前回(7.後見制度支援信託について その1 制度のあらまし)では、制度の利用の流れとメリットについてお話しさせていただきました。

 

今回は、後見制度支援信託について、よくあるご質問にお答えいたします。

 

Q1.後見制度支援信託の対象となる人はどんな人ですか?

 

A1.その名のとおり、後見制度(成年後見と未成年後見)の対象となる方のみです。したがいまして、保佐や補助の対象の方は制度の対象外です。

 

また、基本的には、後見を開始するのと同時に行う場合が対象となっておりますが、最近ではすでに後見制度を利用されておられる方についても対象となってきており、現に家庭裁判所からそのような方の案件に対して、専門職後見人の推薦依頼が届いてきています。

 

Q2.信託の対象となる財産は何ですか?

 

A2.信託銀行などに管理を託する、という制度の性質上、対象となる財産は金銭のみに限られております。

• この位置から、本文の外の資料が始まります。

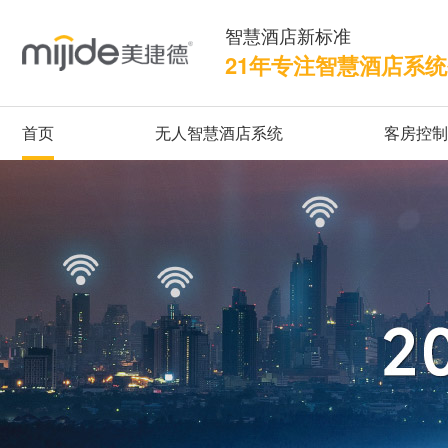
智慧酒店新标准
21年专注智慧酒店系
首页
无人智慧酒店系统
客房控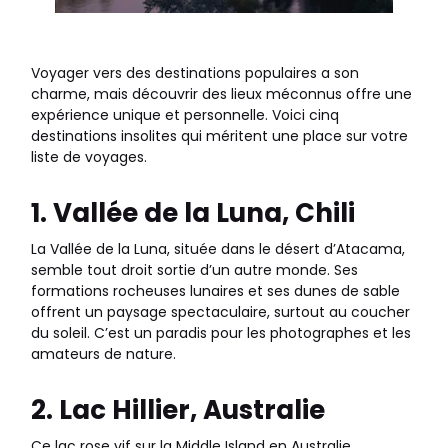
Voyager vers des destinations populaires a son
charme, mais découvrir des lieux méconnus offre une
expérience unique et personnelle. Voici cinq
destinations insolites qui méritent une place sur votre
liste de voyages.
1. Vallée de la Luna, Chili
La Vallée de la Luna, située dans le désert d’Atacama,
semble tout droit sortie d’un autre monde. Ses
formations rocheuses lunaires et ses dunes de sable
offrent un paysage spectaculaire, surtout au coucher
du soleil. C’est un paradis pour les photographes et les
amateurs de nature.
2. Lac Hillier, Australie
Ce lac rose vif sur la Middle Island en Australie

したがいまして、不動産や株式、貴金属などは対象外です。

 

Q3.信託銀行などって具体的にはどこの銀行ですか?

 

A3.現在、下記の6つの金融機関で取り扱いを行っています。最低受託額や手数料、契約の受付方法などが各金融機関により異なっており、また店舗の所在場所もさまざまですので、対象となる方の具体的な事情に合わせて選択する形になります。

 

※各金融機関名をクリックすると、各金融機関のホームページへリンクします。

 

 

 

 

 

 

 

※【補足情報】

平成28年7月27日から、地方銀行では初めて、千葉銀行が後見制度支援信託の取扱いを開始しました。

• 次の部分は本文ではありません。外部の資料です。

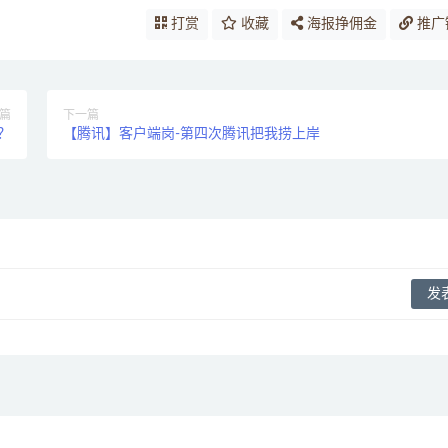
打赏
收藏
海报挣佣金
推广
篇
下一篇
？
【腾讯】客户端岗-第四次腾讯把我捞上岸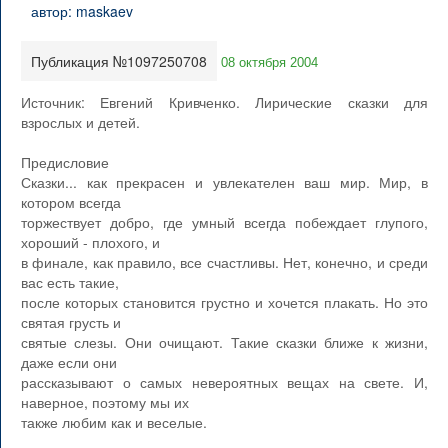
Публикация №1097250708
08 октября 2004
Источник: Евгений Кривченко. Лирические сказки для
взрослых и детей.
Предисловие
Сказки... как прекрасен и увлекателен ваш мир. Мир, в
котором всегда
торжествует добро, где умный всегда побеждает глупого,
хороший - плохого, и
в финале, как правило, все счастливы. Нет, конечно, и среди
вас есть такие,
после которых становится грустно и хочется плакать. Но это
святая грусть и
святые слезы. Они очищают. Такие сказки ближе к жизни,
даже если они
рассказывают о самых невероятных вещах на свете. И,
наверное, поэтому мы их
также любим как и веселые.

更に平成29年4月3日からは、岡山県に本店を置く中国銀行も、同じく後見制度支援信託の取扱いを開始しました。

 

後見制度支援信託によって、被後見人の方の預貯金が大手信託銀行へ流出してしまう、という懸念が、特に地方の金融機関の間でありました。

 

今般、地方銀行の中に後見制度支援信託の取扱いを行う銀行が相次いで登場したことで、他の地方銀行などの金融機関にも広がってゆくのか、注目したいと思います。

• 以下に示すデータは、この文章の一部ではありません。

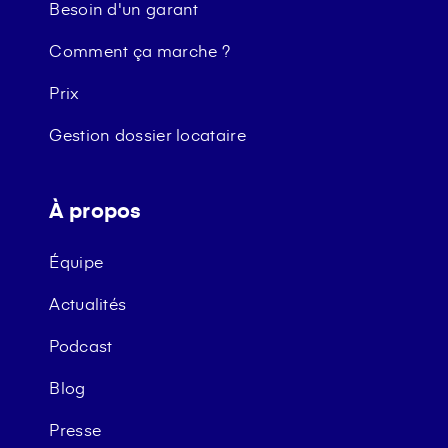
Besoin d'un garant
Comment ça marche ?
Prix
Gestion dossier locataire
À propos
Équipe
Actualités
Podcast
Blog
Presse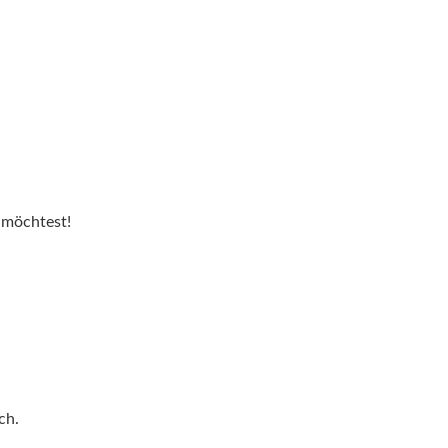
 möchtest!
ch.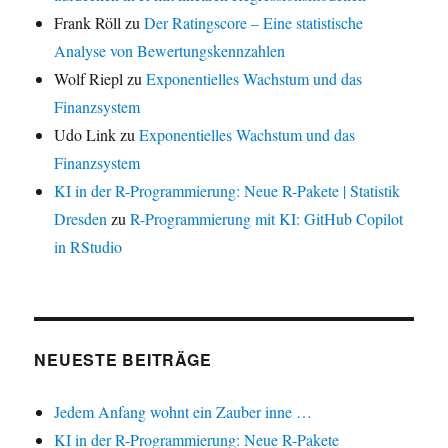
Frank Röll
zu
Der Ratingscore – Eine statistische
Analyse von Bewertungskennzahlen
Wolf Riepl
zu
Exponentielles Wachstum und das
Finanzsystem
Udo Link
zu
Exponentielles Wachstum und das
Finanzsystem
KI in der R-Programmierung: Neue R-Pakete | Statistik
Dresden
zu
R-Programmierung mit KI: GitHub Copilot
in RStudio
NEUESTE BEITRÄGE
Jedem Anfang wohnt ein Zauber inne …
KI in der R-Programmierung: Neue R-Pakete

Q4.後見制度支援信託を利用するか否かの判断はどうやって行われるのですか?

 

A4.専門職後見人が行った調査・報告内容をもとに、家庭裁判所が判断します。

基本的には、財産が主に現金や預貯金で構成されている場合が制度の利用の対象となります。

 

一方で、下記のチェックリストに当てはまる項目がある場合には、後見制度支援信託の利用には適さないと判断されるものと思われます。参考にしてみてください。

 

※なお、下記のチェックリストは、「成年後見教室 実務実践編(3訂版)」(日本加除出版刊)に掲載のものを一部簡略化の上で引用させていただきました。ありがとうございました。

 

  • 本人の財産が少なく収支も赤字である等、費用対効果の観点から信託の利用が困難である。
  • 本人の財産に株式等の信託できない財産が多く含まれている。
  • 本人の遺言書が存在する(存在する蓋然性が高い場合を含む)。
  • 本人の身上に対する配慮の面に照らし、収支予定を立てることが困難である。
  • 説明を受けてもなお、本人などが合理的な理由なく、後見制度支援信託の利用に反対している。
  • 財産管理または身上監護をめぐり、親族間に意見の対立がある。
  • 財産管理の内容が複雑で収支の変動幅が大きく、将来の収支計画を立てることができない。
  • 訴訟その他の専門的知見を要するなど、親族が後見人になるのに適さない事情がある。
  • 親族後見人に、本人の十分な身上監護が期待できない事情がある。
  • その他、親族後見人に後見人としてふさわしくない事情がある。
  • その他、後見制度支援信託の利用に適さない事情がある。

 

最後までお読みいただき、ありがとうございました。